Required action> Only the lines below from the one with "soldier just asking to be abducted in" through the one with "enroll in the" are to be written out, exactly and without any images.

::: Records for this exercise

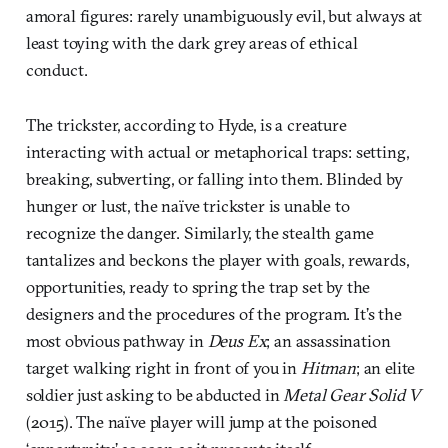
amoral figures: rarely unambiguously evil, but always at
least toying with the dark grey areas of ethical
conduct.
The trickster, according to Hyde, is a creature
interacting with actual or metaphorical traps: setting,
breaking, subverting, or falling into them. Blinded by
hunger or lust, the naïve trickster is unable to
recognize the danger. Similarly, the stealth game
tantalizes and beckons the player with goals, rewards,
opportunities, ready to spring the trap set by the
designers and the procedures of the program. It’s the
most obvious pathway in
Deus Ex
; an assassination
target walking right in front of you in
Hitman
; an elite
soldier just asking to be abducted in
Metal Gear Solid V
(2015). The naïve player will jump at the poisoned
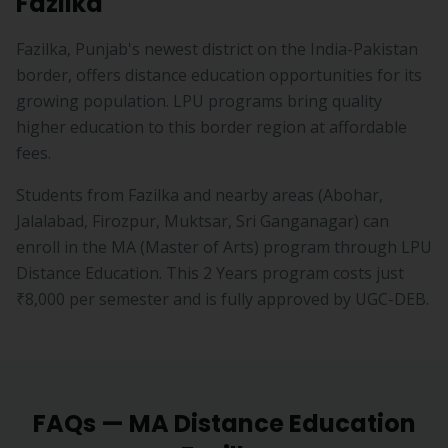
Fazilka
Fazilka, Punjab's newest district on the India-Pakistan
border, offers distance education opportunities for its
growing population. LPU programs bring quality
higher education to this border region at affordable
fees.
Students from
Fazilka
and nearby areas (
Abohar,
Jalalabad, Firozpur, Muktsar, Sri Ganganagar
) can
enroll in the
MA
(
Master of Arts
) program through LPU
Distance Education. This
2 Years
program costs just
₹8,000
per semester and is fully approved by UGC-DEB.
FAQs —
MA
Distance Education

::::::
::: Records for this exercise

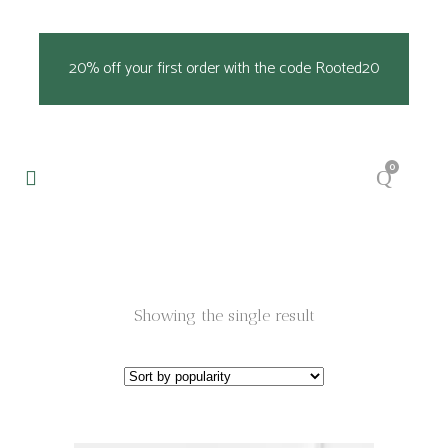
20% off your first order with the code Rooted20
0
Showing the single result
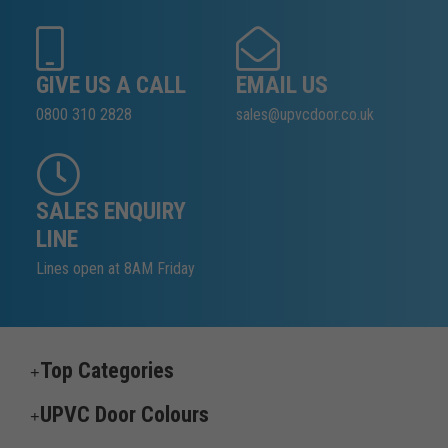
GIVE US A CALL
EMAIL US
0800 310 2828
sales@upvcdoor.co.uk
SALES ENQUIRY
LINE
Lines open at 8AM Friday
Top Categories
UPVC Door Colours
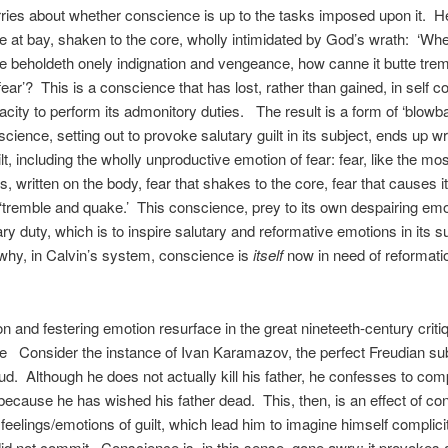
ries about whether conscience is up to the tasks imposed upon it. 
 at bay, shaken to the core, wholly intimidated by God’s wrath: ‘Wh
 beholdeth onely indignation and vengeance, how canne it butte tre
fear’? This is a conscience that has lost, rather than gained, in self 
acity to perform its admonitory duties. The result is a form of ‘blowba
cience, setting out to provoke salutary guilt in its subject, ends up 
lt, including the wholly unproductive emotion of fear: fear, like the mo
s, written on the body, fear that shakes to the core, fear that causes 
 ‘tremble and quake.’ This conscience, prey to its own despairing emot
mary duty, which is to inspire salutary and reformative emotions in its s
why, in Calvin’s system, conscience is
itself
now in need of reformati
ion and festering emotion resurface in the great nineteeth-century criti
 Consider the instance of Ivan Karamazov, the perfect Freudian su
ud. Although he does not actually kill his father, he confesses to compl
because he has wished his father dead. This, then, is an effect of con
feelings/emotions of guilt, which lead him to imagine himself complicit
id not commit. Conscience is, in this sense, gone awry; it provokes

::::::

Task output>
soldier just asking to be abducted in
Metal Gear Solid V
(2015). The naïve player will jump at the poisoned
Fazilka
Fazilka, Punjab's newest district on the India-Pakistan
border, offers distance education opportunities for its
growing population. LPU programs bring quality
higher education to this border region at affordable
fees.
Students from
Fazilka
and nearby areas (
Abohar,
Jalalabad, Firozpur, Muktsar, Sri Ganganagar
) can
enroll in the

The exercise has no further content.